[Short-answer chart tasks]
+ + + +

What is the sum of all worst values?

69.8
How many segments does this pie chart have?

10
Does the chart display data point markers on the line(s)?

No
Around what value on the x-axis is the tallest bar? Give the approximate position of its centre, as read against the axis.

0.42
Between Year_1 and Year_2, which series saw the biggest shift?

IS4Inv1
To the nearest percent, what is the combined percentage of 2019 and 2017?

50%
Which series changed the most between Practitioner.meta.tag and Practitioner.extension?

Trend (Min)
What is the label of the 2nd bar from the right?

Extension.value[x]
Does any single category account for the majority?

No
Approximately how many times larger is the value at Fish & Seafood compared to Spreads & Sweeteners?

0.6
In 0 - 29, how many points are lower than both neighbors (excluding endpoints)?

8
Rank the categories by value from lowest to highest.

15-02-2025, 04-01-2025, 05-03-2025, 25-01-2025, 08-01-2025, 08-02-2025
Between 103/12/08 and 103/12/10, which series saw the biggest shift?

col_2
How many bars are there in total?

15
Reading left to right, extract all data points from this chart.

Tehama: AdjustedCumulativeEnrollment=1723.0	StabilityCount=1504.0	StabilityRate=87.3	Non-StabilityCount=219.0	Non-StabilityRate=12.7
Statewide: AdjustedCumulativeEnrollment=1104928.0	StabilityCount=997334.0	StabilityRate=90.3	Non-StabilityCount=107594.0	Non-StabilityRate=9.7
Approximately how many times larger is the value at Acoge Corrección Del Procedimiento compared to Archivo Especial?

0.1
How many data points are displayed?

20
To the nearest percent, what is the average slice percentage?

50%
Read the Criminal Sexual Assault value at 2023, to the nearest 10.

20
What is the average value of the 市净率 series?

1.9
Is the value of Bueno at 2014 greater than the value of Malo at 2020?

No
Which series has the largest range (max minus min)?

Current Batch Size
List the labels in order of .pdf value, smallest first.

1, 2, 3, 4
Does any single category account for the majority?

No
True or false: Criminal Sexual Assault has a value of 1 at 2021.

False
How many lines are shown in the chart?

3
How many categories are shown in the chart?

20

+ + + +

§ Instructions to follow
List every line in the records above that contains the word "percent".

§ Task answer
To the nearest percent, what is the combined percentage of 2019 and 2017?
To the nearest percent, what is the average slice percentage?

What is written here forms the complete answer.